## [WHAT IS BEING ASKED]
Copy out the data line for line, from its first line through the line that contains "RoRo’s Baking Company".

## [Dataset excerpts]
↓

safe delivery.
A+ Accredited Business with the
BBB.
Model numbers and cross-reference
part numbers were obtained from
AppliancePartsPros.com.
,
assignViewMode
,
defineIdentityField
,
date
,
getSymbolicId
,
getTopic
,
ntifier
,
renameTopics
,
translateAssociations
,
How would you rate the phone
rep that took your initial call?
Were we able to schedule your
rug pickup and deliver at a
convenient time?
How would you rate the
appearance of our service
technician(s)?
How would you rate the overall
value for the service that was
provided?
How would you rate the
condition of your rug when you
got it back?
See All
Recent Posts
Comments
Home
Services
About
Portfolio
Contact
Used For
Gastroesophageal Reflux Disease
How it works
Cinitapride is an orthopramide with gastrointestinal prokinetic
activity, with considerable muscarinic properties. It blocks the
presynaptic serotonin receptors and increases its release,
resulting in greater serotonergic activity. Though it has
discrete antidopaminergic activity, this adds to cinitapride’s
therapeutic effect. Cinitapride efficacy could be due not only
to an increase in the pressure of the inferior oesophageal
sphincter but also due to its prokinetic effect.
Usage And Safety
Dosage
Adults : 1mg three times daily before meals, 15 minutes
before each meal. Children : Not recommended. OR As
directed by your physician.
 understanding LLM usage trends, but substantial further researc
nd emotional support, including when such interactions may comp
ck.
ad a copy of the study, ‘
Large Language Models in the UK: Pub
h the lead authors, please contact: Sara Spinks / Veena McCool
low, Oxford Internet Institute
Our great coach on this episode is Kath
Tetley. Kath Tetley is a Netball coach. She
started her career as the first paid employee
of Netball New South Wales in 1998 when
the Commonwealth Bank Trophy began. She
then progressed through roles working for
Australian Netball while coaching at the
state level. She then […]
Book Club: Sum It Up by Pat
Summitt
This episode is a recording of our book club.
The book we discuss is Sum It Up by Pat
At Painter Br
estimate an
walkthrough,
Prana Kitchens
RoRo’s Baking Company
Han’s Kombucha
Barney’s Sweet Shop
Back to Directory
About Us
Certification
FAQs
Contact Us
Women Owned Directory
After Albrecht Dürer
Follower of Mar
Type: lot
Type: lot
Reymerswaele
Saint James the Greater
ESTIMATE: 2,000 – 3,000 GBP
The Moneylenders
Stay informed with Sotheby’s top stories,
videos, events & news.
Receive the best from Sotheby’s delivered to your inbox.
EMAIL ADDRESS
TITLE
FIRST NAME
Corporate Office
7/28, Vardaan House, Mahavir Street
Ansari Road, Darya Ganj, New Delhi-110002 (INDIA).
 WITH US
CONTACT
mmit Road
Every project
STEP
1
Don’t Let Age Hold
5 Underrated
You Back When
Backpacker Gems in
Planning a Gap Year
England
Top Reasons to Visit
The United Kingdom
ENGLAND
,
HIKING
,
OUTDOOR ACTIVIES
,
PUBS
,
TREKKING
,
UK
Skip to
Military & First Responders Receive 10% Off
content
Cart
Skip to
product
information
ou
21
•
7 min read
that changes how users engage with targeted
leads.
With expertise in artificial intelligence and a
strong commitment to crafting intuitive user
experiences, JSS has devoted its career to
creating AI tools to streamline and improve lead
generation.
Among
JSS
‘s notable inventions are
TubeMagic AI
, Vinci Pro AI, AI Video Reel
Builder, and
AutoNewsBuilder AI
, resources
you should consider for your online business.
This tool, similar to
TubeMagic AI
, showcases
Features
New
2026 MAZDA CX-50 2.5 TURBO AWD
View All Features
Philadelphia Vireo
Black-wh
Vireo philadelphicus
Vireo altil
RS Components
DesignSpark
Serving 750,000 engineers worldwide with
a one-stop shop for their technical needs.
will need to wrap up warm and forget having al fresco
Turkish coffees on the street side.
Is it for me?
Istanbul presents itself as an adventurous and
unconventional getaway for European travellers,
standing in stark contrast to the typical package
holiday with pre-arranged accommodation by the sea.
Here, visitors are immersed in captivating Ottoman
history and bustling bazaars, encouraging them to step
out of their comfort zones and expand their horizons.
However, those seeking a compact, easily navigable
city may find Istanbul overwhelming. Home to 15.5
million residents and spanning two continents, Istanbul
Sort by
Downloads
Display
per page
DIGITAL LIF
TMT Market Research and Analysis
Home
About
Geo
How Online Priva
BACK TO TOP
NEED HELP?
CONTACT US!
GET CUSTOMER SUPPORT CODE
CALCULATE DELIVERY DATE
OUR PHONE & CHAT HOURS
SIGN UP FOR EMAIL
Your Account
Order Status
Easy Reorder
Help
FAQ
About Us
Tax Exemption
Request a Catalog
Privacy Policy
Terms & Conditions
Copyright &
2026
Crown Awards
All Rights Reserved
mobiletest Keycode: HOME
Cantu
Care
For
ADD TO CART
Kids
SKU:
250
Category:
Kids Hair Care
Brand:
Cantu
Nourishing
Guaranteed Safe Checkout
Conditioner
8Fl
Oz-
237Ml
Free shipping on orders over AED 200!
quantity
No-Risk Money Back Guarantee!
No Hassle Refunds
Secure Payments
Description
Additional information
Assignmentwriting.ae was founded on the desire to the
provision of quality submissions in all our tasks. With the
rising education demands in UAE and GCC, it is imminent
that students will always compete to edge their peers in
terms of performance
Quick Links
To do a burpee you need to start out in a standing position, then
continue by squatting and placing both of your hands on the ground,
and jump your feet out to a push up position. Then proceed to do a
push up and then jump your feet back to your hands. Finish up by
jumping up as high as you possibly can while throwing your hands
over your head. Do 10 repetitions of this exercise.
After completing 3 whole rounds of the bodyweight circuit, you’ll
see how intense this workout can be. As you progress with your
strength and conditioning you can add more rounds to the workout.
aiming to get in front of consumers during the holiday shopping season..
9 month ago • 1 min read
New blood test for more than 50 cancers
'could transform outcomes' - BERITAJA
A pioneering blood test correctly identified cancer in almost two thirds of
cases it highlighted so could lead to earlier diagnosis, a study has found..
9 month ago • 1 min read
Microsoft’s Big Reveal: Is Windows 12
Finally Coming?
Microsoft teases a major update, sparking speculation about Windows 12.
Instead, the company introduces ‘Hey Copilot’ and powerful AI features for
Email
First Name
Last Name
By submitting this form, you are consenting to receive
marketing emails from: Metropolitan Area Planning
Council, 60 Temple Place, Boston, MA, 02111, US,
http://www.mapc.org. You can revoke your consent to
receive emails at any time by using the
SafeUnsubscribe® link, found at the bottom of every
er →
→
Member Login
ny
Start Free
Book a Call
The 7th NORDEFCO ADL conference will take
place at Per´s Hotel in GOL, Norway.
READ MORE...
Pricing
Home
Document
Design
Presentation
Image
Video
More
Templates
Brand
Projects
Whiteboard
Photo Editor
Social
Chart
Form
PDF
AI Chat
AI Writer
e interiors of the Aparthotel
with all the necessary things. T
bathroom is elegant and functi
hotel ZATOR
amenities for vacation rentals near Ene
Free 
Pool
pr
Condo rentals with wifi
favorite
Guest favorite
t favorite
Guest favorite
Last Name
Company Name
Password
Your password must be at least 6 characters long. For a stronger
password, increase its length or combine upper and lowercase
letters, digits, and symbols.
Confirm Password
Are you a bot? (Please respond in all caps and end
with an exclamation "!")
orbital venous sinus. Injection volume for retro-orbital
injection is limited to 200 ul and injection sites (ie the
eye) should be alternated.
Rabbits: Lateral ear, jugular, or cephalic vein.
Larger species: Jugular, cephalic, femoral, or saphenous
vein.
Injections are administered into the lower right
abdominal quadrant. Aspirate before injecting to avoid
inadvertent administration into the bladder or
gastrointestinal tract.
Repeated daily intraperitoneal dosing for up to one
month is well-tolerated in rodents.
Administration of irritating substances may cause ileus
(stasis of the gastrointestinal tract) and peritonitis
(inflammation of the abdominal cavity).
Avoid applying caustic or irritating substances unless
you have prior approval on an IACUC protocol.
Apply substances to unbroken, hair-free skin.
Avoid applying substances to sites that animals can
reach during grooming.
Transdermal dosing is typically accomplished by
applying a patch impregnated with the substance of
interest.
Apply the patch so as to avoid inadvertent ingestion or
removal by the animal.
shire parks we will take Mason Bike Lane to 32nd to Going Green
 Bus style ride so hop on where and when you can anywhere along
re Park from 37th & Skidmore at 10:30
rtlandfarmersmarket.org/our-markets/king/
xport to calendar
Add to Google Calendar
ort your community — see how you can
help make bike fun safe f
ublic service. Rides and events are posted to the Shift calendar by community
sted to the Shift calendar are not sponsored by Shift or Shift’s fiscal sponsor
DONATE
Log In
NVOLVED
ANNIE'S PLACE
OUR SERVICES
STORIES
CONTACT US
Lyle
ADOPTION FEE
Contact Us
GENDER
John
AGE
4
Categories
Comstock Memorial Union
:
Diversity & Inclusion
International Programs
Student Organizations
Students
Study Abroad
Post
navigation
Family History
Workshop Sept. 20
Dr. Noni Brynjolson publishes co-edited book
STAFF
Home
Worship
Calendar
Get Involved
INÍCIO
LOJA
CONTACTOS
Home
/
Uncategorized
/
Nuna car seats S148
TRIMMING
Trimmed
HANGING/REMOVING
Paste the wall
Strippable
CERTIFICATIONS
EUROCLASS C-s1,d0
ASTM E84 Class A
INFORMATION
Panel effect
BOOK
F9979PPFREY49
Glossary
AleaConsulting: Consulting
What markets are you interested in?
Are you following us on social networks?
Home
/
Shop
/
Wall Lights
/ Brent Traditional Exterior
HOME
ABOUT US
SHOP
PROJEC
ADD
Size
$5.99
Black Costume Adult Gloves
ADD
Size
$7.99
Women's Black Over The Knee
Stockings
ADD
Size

↑

## [RESULT FOR THIS EXERCISE]
safe delivery.
A+ Accredited Business with the
BBB.
Model numbers and cross-reference
part numbers were obtained from
AppliancePartsPros.com.
,
assignViewMode
,
defineIdentityField
,
date
,
getSymbolicId
,
getTopic
,
ntifier
,
renameTopics
,
translateAssociations
,
How would you rate the phone
rep that took your initial call?
Were we able to schedule your
rug pickup and deliver at a
convenient time?
How would you rate the
appearance of our service
technician(s)?
How would you rate the overall
value for the service that was
provided?
How would you rate the
condition of your rug when you
got it back?
See All
Recent Posts
Comments
Home
Services
About
Portfolio
Contact
Used For
Gastroesophageal Reflux Disease
How it works
Cinitapride is an orthopramide with gastrointestinal prokinetic
activity, with considerable muscarinic properties. It blocks the
presynaptic serotonin receptors and increases its release,
resulting in greater serotonergic activity. Though it has
discrete antidopaminergic activity, this adds to cinitapride’s
therapeutic effect. Cinitapride efficacy could be due not only
to an increase in the pressure of the inferior oesophageal
sphincter but also due to its prokinetic effect.
Usage And Safety
Dosage
Adults : 1mg three times daily before meals, 15 minutes
before each meal. Children : Not recommended. OR As
directed by your physician.
 understanding LLM usage trends, but substantial further researc
nd emotional support, including when such interactions may comp
ck.
ad a copy of the study, ‘
Large Language Models in the UK: Pub
h the lead authors, please contact: Sara Spinks / Veena McCool
low, Oxford Internet Institute
Our great coach on this episode is Kath
Tetley. Kath Tetley is a Netball coach. She
started her career as the first paid employee
of Netball New South Wales in 1998 when
the Commonwealth Bank Trophy began. She
then progressed through roles working for
Australian Netball while coaching at the
state level. She then […]
Book Club: Sum It Up by Pat
Summitt
This episode is a recording of our book club.
The book we discuss is Sum It Up by Pat
At Painter Br
estimate an
walkthrough,
Prana Kitchens
RoRo’s Baking Company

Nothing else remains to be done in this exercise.